Yet until recently, we didn't even know what the Edwards daughters or grandchildren looked like in their youth. That all changed thanks to the generosity of an Edwards family descendant. Benjamin and Helen Edwards's great-great-granddaughter recently made 15 historical images of the Edwards Family available to the Art Association, giving us a priceless window into the 19th century.
Of particular interest is a photograph of little Tom Condell, taken when he was four years old. Research into the Edwards family letters has enabled us to pinpoint the exact date it was taken: Wednesday, February 5, 1868, at S. P. Tresize's Enterprise Gallery in Springfield. Tom was living with his grandparents while his parents, Helen and Moses Condell, were setting up a farm in Kansas. Three days after the photo was taken, Helen Edwards wrote to her daughter: "Alice took Tom down on Wednesday last to Tresize's to have his picture taken. They are done this evening - so I shall probably be able to send you one.

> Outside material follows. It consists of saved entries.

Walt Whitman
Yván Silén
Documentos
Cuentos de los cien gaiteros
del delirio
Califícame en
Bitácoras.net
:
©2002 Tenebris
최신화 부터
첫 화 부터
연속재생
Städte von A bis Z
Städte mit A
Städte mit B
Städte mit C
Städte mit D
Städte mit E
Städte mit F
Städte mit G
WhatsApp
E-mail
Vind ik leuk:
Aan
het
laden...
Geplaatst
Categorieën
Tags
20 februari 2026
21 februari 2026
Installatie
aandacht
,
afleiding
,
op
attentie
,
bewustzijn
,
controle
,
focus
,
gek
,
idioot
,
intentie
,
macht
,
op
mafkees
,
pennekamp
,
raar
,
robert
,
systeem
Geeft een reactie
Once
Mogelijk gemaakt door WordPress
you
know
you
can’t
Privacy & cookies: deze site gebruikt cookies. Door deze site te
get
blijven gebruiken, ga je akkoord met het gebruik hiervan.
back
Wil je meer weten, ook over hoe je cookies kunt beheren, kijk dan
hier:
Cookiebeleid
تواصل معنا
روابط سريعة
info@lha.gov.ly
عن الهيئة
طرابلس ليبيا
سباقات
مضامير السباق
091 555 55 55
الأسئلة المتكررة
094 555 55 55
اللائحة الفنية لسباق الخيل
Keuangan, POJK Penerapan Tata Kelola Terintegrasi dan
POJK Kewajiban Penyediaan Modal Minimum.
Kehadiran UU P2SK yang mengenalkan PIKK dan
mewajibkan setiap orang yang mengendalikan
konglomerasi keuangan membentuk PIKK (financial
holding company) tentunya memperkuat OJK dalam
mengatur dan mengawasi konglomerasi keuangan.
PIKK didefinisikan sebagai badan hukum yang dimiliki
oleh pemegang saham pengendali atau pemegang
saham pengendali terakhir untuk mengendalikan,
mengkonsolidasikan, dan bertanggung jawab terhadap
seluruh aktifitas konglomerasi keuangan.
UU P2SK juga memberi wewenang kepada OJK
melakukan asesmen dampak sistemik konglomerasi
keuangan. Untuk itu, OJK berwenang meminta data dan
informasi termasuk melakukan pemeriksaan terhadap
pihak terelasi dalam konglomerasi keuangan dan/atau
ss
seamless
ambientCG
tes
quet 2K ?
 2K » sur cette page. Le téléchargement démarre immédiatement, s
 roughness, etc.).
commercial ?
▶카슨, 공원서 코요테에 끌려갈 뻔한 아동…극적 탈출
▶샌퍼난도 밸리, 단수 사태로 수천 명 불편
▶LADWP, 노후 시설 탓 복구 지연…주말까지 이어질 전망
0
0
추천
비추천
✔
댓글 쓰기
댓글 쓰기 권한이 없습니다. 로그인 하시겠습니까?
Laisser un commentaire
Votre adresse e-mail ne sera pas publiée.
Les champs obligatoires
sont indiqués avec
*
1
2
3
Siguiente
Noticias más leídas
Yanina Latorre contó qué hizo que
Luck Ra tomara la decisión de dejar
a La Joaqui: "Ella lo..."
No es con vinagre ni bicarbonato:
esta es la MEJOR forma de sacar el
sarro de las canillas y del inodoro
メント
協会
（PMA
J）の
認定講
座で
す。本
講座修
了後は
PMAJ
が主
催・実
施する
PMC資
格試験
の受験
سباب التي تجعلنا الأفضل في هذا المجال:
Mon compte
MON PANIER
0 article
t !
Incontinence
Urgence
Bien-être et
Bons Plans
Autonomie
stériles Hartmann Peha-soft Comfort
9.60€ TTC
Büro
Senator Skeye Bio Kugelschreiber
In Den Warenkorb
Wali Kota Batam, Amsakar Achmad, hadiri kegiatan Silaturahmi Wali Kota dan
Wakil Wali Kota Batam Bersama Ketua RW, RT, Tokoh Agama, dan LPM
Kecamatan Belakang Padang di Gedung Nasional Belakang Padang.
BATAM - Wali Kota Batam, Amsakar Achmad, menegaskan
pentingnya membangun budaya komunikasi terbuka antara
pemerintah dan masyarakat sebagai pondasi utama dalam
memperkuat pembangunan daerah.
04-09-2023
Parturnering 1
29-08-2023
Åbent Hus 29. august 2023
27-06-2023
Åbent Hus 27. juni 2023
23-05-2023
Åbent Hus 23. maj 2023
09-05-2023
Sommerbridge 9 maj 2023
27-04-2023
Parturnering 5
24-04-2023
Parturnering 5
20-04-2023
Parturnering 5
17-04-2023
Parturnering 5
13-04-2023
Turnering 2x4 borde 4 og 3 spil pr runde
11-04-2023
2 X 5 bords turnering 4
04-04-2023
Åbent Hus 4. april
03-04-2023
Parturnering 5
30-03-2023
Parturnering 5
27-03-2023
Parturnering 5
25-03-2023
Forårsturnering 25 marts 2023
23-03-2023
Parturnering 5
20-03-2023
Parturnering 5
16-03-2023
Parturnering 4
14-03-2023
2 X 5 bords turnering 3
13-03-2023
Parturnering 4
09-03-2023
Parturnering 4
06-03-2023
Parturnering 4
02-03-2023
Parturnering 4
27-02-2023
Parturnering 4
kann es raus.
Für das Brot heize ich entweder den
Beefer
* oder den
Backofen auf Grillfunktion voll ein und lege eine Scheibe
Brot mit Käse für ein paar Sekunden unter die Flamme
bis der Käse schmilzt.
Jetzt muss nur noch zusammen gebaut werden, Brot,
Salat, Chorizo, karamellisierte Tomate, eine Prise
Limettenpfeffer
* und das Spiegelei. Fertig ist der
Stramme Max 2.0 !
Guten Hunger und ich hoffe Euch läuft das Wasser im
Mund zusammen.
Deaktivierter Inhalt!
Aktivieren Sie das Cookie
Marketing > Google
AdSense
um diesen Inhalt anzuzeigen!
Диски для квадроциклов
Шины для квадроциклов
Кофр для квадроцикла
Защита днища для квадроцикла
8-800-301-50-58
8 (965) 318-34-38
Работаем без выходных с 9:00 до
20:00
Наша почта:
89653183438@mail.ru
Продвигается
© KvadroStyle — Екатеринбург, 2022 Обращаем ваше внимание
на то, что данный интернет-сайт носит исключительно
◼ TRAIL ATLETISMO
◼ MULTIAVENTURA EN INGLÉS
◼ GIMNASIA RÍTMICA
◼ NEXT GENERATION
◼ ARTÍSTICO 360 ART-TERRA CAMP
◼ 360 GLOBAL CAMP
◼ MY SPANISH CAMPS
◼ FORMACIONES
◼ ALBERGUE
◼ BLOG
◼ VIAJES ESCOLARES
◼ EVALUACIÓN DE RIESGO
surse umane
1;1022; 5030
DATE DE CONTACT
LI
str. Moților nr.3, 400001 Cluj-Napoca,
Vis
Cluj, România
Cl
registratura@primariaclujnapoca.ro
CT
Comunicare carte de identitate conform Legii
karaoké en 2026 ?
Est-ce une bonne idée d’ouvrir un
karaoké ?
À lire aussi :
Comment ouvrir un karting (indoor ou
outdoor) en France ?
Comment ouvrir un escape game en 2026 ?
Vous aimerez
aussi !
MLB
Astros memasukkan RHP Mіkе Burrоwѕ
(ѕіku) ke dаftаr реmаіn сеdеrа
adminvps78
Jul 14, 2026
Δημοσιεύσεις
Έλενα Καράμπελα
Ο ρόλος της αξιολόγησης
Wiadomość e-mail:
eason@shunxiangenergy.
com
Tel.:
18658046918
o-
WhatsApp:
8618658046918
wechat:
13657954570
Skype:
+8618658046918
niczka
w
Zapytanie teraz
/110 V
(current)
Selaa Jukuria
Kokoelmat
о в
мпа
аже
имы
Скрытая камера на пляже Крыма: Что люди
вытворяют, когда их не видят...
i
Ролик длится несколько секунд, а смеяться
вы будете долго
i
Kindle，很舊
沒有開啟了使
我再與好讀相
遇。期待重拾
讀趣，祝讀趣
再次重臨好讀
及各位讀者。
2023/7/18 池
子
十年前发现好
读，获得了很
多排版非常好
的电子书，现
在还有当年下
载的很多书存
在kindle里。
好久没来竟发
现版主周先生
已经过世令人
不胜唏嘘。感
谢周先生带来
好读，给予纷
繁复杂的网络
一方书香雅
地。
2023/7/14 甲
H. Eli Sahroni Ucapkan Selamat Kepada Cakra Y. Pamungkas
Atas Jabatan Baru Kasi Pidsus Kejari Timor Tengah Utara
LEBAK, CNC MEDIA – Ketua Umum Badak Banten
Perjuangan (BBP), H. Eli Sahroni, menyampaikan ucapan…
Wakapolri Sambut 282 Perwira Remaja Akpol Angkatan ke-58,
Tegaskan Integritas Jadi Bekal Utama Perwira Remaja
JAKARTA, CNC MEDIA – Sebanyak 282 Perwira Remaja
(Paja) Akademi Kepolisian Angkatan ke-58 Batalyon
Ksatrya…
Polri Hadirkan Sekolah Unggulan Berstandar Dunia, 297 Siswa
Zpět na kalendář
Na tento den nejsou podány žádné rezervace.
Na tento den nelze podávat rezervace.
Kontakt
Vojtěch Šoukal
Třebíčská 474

He is very well, and I think growing fat." A week later Alice wrote to her sister Helen: "We think Tom's pictures splendid, the one in which he is sitting is too sober, but still a good likeness...the suit he has on is the one Mrs Ferguson and I made him, he is more proud of it than you can imagine and is always delighted when he can put it on."
With this one simple image, several touching family scenes from more than 140 years ago is brought to life: a small boy putting on his favorite suit; a young aunt taking her nephew into a bustling post-Civil War town to have his photograph taken; a family sitting together and examining the pictures; two women writing to a loved one far away to report the progress of her small son.